Wyoming's game wardens are unique compared to other law enforcement officers statewide as game wardens enforce rules and regulations established by a commission. Other agencies such as sheriff's deputies and police officers enforce laws created by elected bodies such as the state legislature and local ordinances passed by city councils and county commissions.

Meanwhile, the Wyoming Game and Fish Commission is not elected but instead appointed by the governor.

"The Wyoming Game and Fish Commission may not define a standard of conduct pursuant to which an individual might be adjudicated a criminal," Green writes in his motion.

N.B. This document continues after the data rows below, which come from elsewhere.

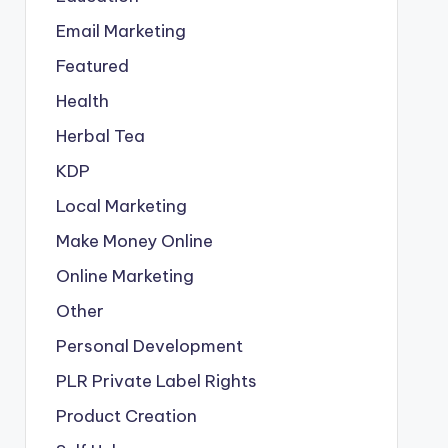
Email Marketing
Featured
Health
Herbal Tea
KDP
Local Marketing
Make Money Online
Online Marketing
Other
Personal Development
PLR
Private Label Rights
Product Creation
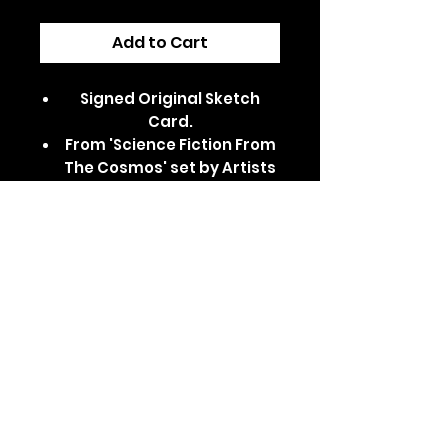
Add to Cart
Signed Original Sketch
Card.
From 'Science Fiction From
The Cosmos' set by Artists
Unite.
Dispatched in a secure,
padded/card-backed
envelope.
Features Alligator Loki from
Marvel's Loki series.
Comes in a clear card
sleeve and top loader.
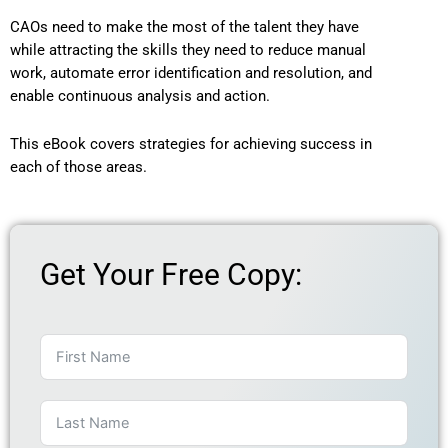
CAOs need to make the most of the talent they have
while attracting the skills they need to reduce manual
work, automate error identification and resolution, and
enable continuous analysis and action.
This eBook covers strategies for achieving success in
each of those areas.
Get Your Free Copy:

Wyoming law gives game and fish the authority to set hunting regulations such as seasons, bag limits and how many tags are allotted in a particular season. Violations of Wyoming's hunting regulations are typically treated as misdemeanors, as in Kleiner's case.

Assistant Natrona County District Attorney Mackenzie Morrison in a motion argued that Wyoming law is clear and it would make "no sense" to have the law giving game and fish authority to set hunting regulations.

":[L]ooking at the plain and ordinary meaning of the statute and regulation, it is unambiguous," Morrison wrote.

Because Green's motion deals with a constitutionality issue, the Wyoming Attorney General's Office must be served notice. That could set the stage for a battle in the state's high court.

"It may be worth taking all the way to the supreme court," Natrona County Circuit Court Judge Michael Patchen said during a hearing Friday. "We see it in federal government how agencies exceed their power."